Data excerpts

= Beginning of Section =

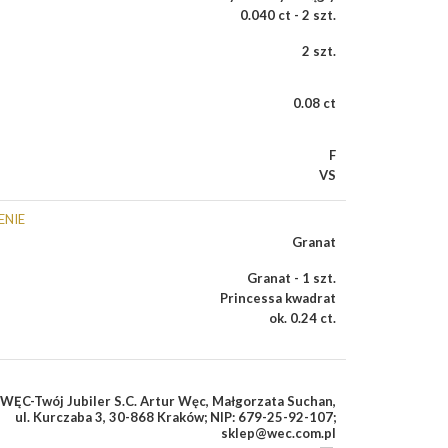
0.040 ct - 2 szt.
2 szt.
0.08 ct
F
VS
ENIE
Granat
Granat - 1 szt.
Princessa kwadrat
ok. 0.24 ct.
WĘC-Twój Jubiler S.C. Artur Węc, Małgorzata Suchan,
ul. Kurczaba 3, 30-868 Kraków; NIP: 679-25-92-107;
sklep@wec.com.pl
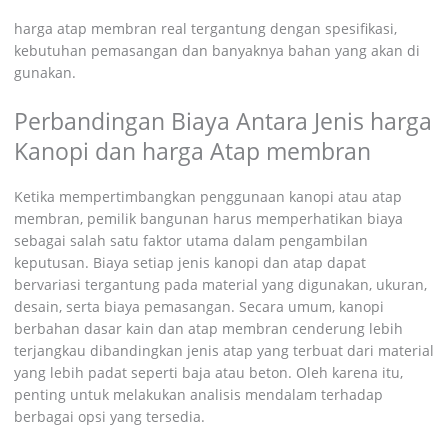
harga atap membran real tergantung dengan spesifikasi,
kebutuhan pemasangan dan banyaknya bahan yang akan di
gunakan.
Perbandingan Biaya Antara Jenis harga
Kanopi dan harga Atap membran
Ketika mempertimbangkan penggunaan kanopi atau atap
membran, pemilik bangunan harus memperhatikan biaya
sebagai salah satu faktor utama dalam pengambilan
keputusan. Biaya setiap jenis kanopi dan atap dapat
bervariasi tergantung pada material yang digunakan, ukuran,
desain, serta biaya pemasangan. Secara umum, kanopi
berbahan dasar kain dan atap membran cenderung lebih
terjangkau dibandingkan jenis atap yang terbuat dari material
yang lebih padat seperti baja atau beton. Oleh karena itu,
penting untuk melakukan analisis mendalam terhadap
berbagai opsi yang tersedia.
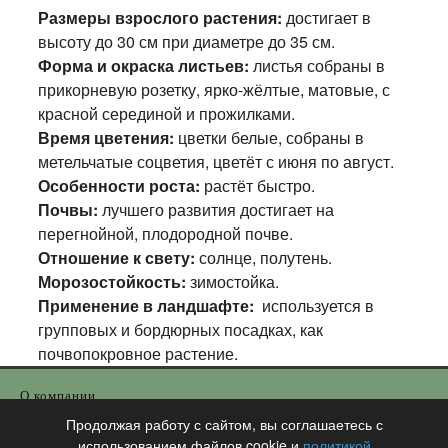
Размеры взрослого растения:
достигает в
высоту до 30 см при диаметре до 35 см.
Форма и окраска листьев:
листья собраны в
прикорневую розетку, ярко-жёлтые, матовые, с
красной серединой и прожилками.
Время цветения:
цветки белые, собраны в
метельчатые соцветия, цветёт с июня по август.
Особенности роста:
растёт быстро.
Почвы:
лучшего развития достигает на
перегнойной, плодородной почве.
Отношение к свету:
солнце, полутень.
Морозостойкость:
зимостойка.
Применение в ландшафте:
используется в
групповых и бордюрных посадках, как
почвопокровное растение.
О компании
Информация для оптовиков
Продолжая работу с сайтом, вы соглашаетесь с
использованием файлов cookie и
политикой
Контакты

= End of Section =
= Beginning of Section =

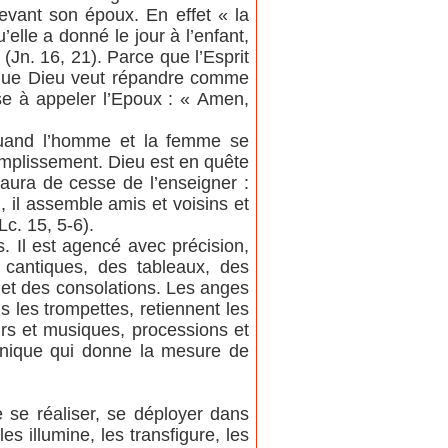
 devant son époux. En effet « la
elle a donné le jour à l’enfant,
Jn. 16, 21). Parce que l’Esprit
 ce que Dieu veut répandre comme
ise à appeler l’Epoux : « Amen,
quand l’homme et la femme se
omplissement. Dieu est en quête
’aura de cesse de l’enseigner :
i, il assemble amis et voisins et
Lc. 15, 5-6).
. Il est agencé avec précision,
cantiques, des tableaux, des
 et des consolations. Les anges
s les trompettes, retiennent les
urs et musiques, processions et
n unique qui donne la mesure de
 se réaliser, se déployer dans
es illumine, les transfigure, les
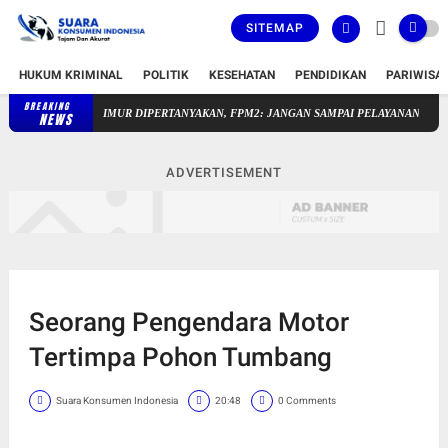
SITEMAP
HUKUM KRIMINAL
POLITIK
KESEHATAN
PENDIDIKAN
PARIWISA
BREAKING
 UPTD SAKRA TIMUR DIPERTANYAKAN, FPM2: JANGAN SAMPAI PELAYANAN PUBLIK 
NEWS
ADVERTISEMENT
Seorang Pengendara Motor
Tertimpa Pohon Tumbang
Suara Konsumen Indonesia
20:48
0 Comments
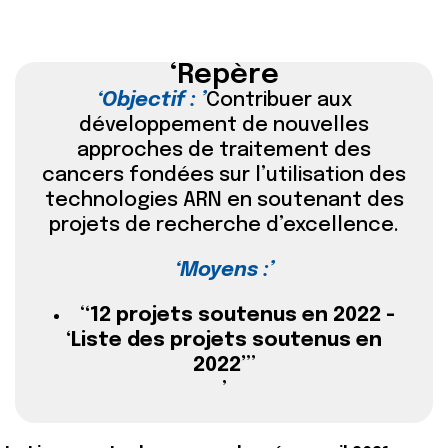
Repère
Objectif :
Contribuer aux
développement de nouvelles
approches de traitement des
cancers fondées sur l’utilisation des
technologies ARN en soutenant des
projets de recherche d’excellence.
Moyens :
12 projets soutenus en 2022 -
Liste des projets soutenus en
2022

= End of Section =

Search the entries for the word "projets". Copy every line where it occurs.

projets de recherche d’excellence.
12 projets soutenus en 2022 -
Liste des projets soutenus en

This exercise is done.